Berufsstart in Deutschland: Warum so viele Jugendliche den Anschluss verpassen

Trotz des lauten Rufs nach Fachkräften finden viele junge Menschen in Deutschland nicht direkt den Weg in eine Ausbildung. Eine Analyse der Bertelsmann Stiftung deckt auf, wo die Probleme liegen: Viele landen in einer Warteschleife, Unternehmen und Bewerber reden aneinander vorbei und selbst Abiturienten fühlen sich bei der Berufswahl allein gelassen.

Der Übergang von der Schule ins Berufsleben sollte ein Sprungbrett sein. Für zu viele Jugendliche wird er jedoch zu einem Hindernislauf. Anstatt direkt in eine Ausbildung oder ein Studium zu starten, landen sie im sogenannten „Übergangssektor“. Das ist das zentrale Problem, das Experten wie Clemens Wieland von der Bertelsmann Stiftung aufzeigen. Doch was sind die genauen Ursachen für diesen verzögerten Start ins Berufsleben?

Die „Warteschleife“: Zu viele Jugendliche im Übergangssektor

Das System aus vorbereitenden Kursen und Maßnahmen, das eigentlich eine Brücke in die Ausbildung bauen soll, funktioniert oft nicht wie geplant. Anstatt den Einstieg zu erleichtern, wird der Übergangssektor für viele zu einer unfreiwilligen Pause. Wertvolle Zeit geht verloren – sowohl für die jungen Menschen als auch für die Wirtschaft, die dringend Nachwuchs sucht. Experten von Institutionen wie der Deutschen Kinder- und Jugendstiftung und involas bestätigen, dass hier ein erhebliches Potenzial ungenutzt bleibt.

Ein Dialog mit Hindernissen: Firmen und Bewerber sprechen nicht dieselbe Sprache

Ein weiteres Kernproblem liegt in der Kommunikation. Die Analyse zeigt deutlich: „Unternehmen und junge Menschen kommunizieren oft aneinander vorbei.“ Das bedeutet, dass die Erwartungen auf beiden Seiten nicht übereinstimmen. Während Unternehmen über fehlende Bewerber klagen, fühlen sich Jugendliche von den Stellenanzeigen und dem Bewerbungsprozess möglicherweise nicht angesprochen. Es entsteht eine Lücke, die verhindert, dass passende Kandidaten und Ausbildungsbetriebe zueinanderfinden.

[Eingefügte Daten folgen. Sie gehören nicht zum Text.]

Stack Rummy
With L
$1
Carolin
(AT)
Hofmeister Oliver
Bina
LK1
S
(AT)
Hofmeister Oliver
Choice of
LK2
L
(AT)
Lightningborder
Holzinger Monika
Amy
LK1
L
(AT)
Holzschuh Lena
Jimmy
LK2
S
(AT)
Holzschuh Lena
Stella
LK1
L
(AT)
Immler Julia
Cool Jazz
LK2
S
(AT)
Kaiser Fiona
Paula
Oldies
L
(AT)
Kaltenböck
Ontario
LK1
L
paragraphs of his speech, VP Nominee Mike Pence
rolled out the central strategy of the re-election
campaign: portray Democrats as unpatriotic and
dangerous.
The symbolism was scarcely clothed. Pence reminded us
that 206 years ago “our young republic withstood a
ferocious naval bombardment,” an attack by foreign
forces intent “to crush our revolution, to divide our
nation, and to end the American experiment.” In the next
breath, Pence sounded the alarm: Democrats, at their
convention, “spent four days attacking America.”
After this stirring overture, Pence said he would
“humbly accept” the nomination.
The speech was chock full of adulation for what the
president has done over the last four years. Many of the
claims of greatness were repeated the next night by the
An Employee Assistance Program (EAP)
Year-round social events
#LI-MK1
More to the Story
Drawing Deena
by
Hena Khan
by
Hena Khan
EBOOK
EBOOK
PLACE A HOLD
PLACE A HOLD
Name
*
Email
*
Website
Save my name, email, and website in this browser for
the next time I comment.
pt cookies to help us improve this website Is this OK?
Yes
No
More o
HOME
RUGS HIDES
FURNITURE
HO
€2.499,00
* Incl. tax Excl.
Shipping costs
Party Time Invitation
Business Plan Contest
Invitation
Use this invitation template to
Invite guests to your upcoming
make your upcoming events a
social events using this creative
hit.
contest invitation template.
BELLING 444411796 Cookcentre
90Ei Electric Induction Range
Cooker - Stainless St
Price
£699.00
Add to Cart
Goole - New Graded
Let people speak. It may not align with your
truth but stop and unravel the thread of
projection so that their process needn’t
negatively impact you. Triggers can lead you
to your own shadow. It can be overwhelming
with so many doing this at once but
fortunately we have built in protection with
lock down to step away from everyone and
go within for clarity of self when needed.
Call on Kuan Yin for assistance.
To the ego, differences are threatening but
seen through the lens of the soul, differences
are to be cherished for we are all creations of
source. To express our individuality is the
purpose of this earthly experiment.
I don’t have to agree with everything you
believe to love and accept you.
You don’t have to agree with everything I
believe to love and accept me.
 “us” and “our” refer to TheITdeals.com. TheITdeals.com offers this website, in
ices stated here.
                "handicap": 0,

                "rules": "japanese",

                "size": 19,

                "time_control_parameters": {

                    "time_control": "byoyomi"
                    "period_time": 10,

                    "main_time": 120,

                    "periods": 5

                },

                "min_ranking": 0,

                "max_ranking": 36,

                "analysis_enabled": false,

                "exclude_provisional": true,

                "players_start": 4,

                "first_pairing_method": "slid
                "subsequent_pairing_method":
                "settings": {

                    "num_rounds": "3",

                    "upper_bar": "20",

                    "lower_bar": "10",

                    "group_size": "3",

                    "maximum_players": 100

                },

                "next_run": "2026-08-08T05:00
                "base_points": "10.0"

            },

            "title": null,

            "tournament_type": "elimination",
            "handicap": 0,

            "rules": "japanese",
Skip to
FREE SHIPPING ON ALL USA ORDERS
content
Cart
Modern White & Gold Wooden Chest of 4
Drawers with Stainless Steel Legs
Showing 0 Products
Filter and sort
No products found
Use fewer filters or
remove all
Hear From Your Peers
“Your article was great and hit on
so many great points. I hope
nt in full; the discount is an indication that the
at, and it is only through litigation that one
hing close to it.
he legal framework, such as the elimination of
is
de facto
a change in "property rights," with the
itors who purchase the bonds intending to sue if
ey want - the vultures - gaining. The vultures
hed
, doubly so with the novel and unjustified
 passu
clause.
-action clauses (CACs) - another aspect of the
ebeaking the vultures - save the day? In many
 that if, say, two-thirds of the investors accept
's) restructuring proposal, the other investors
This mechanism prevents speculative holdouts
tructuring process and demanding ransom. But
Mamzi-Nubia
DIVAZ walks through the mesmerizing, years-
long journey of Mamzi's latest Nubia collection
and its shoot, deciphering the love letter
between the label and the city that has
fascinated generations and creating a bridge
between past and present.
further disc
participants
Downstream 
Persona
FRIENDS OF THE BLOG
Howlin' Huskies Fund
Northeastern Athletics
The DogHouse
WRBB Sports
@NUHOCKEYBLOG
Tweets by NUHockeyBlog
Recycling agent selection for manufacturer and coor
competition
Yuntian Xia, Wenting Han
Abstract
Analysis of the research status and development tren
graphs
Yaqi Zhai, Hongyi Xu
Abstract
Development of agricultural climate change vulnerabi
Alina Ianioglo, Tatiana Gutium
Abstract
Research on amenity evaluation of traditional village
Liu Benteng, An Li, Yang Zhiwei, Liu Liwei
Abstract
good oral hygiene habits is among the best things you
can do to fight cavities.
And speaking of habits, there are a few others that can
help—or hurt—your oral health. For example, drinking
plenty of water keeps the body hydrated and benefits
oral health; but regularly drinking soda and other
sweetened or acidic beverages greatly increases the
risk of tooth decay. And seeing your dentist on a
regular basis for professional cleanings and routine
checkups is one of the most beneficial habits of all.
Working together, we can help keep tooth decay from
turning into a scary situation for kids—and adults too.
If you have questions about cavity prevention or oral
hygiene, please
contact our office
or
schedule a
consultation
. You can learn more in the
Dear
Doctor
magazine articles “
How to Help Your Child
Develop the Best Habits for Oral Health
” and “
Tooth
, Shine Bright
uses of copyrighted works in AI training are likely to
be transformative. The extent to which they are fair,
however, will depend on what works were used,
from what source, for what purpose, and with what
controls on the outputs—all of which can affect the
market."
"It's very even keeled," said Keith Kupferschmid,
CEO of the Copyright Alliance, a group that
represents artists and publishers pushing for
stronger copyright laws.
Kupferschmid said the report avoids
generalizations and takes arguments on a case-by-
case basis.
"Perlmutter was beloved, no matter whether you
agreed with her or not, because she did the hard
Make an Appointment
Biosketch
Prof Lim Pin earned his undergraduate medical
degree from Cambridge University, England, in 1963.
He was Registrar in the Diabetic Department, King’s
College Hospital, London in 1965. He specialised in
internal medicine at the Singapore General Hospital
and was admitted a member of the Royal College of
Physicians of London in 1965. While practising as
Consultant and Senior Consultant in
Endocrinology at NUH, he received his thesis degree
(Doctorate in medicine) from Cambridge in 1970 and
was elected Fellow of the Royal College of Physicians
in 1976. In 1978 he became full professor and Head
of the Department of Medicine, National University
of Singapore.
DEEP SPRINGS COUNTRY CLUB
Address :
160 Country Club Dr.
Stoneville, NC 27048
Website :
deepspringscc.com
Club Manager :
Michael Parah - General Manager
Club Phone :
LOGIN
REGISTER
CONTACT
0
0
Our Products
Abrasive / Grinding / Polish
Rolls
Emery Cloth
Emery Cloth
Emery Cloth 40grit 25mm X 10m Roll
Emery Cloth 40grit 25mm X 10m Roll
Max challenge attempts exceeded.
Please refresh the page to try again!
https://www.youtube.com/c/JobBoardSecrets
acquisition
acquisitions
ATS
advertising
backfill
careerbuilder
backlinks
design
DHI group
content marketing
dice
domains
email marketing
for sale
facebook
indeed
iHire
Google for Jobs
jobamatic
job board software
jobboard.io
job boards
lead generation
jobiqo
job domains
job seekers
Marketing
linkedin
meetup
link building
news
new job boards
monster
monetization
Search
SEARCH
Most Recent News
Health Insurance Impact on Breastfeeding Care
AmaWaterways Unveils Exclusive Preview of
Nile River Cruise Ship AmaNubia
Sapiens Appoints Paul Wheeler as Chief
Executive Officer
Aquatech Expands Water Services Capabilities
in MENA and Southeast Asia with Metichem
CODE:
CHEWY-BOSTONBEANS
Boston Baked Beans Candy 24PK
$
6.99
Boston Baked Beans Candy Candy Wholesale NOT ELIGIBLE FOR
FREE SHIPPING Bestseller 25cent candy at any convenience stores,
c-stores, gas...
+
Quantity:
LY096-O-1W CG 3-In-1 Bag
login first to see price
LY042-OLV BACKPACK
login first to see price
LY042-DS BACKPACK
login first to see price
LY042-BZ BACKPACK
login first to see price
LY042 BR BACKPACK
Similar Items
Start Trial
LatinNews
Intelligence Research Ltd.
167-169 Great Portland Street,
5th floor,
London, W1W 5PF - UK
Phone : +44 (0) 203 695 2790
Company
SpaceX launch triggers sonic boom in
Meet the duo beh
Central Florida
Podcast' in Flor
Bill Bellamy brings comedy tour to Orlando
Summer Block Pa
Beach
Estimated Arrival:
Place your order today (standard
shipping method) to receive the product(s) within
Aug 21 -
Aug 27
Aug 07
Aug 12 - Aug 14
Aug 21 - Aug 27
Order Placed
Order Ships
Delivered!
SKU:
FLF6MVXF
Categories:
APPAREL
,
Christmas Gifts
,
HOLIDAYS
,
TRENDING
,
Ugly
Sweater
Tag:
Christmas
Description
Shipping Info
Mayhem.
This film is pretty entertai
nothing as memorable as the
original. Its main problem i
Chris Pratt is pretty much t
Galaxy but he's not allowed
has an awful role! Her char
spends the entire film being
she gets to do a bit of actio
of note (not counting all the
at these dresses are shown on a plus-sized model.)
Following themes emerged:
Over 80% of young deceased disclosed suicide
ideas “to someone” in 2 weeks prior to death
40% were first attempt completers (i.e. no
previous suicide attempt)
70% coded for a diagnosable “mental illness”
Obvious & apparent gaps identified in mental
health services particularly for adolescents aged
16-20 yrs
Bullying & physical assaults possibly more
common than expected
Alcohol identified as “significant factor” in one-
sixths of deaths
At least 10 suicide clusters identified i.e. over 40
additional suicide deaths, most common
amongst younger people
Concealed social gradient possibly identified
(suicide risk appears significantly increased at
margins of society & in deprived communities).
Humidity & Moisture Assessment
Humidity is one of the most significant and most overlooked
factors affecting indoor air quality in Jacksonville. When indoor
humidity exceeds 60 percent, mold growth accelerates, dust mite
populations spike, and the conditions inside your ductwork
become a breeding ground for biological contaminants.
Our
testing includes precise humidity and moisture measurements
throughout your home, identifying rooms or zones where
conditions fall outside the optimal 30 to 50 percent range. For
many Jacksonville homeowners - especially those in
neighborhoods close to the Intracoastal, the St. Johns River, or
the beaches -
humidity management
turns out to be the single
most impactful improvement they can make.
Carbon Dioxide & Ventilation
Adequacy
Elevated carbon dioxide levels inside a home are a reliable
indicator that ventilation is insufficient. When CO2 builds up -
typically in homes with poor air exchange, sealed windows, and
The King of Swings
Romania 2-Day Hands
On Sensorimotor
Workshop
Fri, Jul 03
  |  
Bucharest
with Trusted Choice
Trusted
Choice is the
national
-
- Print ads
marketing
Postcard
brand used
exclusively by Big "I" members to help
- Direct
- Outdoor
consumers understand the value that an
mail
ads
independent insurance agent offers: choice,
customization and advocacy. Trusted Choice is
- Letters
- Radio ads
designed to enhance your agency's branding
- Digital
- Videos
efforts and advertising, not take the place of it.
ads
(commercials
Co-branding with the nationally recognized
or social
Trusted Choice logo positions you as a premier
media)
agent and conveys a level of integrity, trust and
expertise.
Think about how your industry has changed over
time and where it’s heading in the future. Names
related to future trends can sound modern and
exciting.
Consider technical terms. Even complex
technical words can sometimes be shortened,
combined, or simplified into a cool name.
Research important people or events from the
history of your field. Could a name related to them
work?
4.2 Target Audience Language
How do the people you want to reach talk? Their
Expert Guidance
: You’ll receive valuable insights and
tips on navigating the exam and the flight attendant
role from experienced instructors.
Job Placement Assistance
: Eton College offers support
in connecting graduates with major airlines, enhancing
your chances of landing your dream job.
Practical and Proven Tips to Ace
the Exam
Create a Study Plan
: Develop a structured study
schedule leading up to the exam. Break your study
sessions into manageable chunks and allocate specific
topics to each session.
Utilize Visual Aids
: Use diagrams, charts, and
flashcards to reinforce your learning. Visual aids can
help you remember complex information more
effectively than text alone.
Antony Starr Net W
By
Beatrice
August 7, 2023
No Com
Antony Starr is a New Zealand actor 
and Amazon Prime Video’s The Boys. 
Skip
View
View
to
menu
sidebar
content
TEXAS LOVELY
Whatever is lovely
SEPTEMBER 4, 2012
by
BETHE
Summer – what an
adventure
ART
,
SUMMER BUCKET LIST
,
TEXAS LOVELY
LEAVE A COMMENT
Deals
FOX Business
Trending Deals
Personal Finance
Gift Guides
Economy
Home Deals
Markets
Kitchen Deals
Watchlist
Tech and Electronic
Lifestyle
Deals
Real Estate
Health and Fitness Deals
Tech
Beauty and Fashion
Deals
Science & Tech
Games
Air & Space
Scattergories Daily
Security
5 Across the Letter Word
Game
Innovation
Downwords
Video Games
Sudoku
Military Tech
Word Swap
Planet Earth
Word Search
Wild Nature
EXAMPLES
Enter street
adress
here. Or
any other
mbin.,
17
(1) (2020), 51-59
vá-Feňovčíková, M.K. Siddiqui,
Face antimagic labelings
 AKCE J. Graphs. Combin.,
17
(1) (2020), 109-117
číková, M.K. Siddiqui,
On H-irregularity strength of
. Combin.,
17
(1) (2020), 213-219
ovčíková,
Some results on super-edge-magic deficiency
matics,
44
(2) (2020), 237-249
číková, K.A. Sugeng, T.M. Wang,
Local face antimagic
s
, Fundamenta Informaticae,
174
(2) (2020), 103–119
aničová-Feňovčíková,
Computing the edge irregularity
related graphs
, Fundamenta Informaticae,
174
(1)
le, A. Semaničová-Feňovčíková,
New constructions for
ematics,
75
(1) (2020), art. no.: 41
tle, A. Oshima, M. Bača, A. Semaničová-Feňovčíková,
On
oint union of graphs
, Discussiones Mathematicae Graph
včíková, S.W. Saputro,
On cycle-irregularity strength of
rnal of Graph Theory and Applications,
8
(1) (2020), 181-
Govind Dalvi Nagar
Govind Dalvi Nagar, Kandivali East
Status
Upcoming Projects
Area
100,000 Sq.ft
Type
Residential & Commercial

Überraschende Erkenntnis: Auch Abiturienten vermissen Orientierung

Man könnte annehmen, dass vor allem Schüler mit schwächeren Abschlüssen Schwierigkeiten haben. Die Daten zeigen jedoch ein anderes Bild: Gerade Abiturientinnen und Abiturienten vermissen am häufigsten Unterstützung bei der Berufsorientierung. Diese Zielgruppe, die eigentlich beste Voraussetzungen für anspruchsvolle Ausbildungen oder duale Studiengänge mitbringt, fühlt sich bei der entscheidenden Weichenstellung für ihre Zukunft im Stich gelassen. Das deutet auf ein systemisches Problem in der Berufsberatung an den Gymnasien hin.

Eine Herausforderung für Politik und Wirtschaft

Diese Probleme gewinnen vor dem Hintergrund des akuten Fachkräftemangels an Brisanz. Wie kann die Politik die Rahmenbedingungen für die nachschulische Bildung so verbessern, dass die Übergänge reibungsloser funktionieren? Die aktuelle Situation ist ein Weckruf. Es braucht eine gemeinsame Anstrengung von Schulen, Unternehmen und Politik, um die Berufsorientierung zu stärken und die Kommunikation zwischen Betrieben und der nächsten Generation von Fachkräften grundlegend zu verbessern. Nur so kann sichergestellt werden, dass junge Menschen schneller und besser ins Berufsleben starten können.